Kiatnakin Phatra Research (KKP) and BofA Global Research have both raised their Thai GDP outlooks for 2024 from 2.6% to 2.8% and for next year from 2.8% to 3.0%. The analysts attribute this to the government’s 10,000-baht (US$300) cash handouts, which are expected to provide a temporary lift to the Thai economy.
KKP stated that the revised GDP forecast reflects a short-term economic recovery driven by cash handouts to low-income earners in the fourth quarter. An additional stimulus budget has also been set aside for 2025.
The short-term benefits of the handout are significant, with 142 billion baht (US$4.3 billion) distributed to vulnerable groups, accounting for approximately 0.7% of GDP, according to KKP. The brokerage estimates an economic multiplier of 0.3%, predicting Thai growth in the fourth quarter to exceed 4%.

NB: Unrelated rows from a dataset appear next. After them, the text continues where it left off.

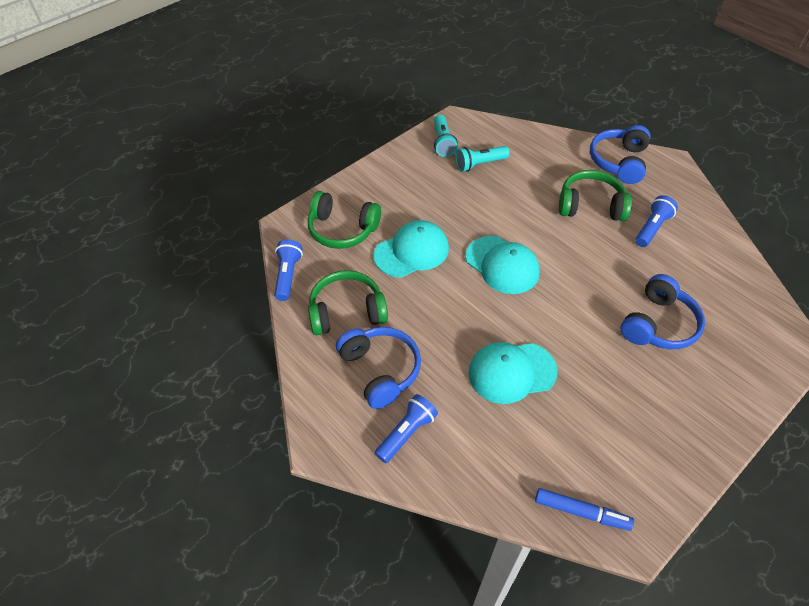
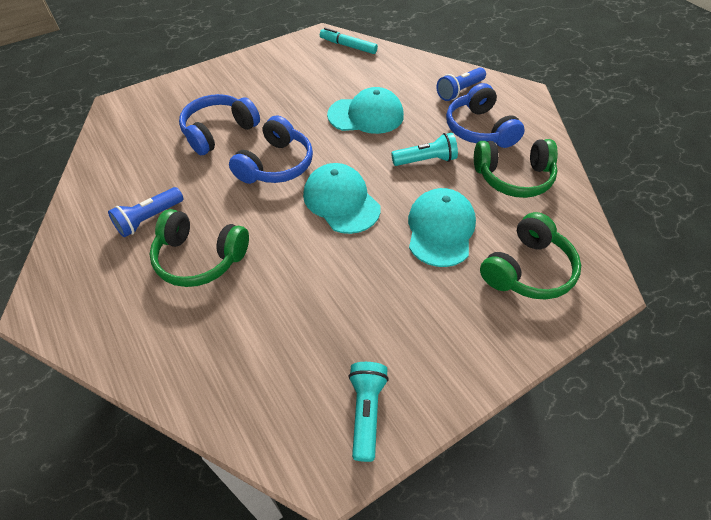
camera: 170 degrees left, 0 degrees up
blue flashlight [274,240,303,301] -> none
green headphones [308,191,381,249] -> green headphones turned 105 degrees clockwise [480,212,581,299]
turquoise cap [374,220,449,278] -> turquoise cap turned 120 degrees clockwise [408,188,476,267]
turquoise flashlight [455,146,510,172] -> turquoise flashlight moved to [391,133,458,166]
blue marker [535,488,634,531] -> turquoise marker [320,28,378,54]
blue headphones [590,125,651,184] -> blue headphones moved to [229,115,313,184]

For fiscal 2025, another budget of 150 to 180 billion baht (US$4.5 to 5.4 billion), or 0.8 to 0.9% of GDP, has been approved for stimulus. KKP expects the second cash handout to be available in the second and third quarters of next year, aiding the Thai economy’s growth to reach 3% in 2025.

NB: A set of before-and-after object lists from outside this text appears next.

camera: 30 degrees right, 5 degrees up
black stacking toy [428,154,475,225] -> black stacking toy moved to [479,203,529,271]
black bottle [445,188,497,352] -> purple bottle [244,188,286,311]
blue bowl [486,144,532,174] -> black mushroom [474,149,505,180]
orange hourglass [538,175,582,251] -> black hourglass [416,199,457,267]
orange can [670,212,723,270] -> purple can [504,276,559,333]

Exports have shown improvement, particularly in the electronics sector, prompting KKP to increase its 2024 real export growth estimate from 1.3% to 2.3%.
Cash handout
“The positive impact from improved shipments may not be as great as in the past because of several reasons,” the brokerage noted.
“The improved exports for some products are likely due to rerouting, or changing the trade route from China to the US directly to sending products via Thailand to avoid tariff barriers, which may have relatively little added value domestically.”

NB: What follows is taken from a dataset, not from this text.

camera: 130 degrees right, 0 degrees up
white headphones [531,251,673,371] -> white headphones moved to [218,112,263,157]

BofA stated that the revised GDP estimates reflect the fiscal stimulus, optimism for the new government’s policies, and a cyclical upturn in exports and manufacturing.
“Despite medium-term challenges, we see cyclical tailwinds that would support growth in the short term, but the impacts could be short-lived,” BofA mentioned in a research note prepared by emerging Asia economist Pipat Luengnaruemitchai.
However, Thailand faces several strong structural headwinds that remain obstacles, “capping the country’s medium-term growth.”
These challenges include unfavourable demographic shifts, competitiveness issues, a decline in investment, and negative macro-financial feedback loops as asset quality deteriorates and banks become reluctant to lend.
“What Thailand needs are ambitious and serious reforms to lift its medium-term growth potential,” the research emphasised.
“Without the reforms and new engines of growth, the economy could face an economic cliff in 2026 as the impact of the fiscal stimulus wanes and the growth contribution from foreign tourism fades.”
Without new growth engines, GDP expansion in 2026 could slow towards 2.5%, according to the report, reported Bangkok Post.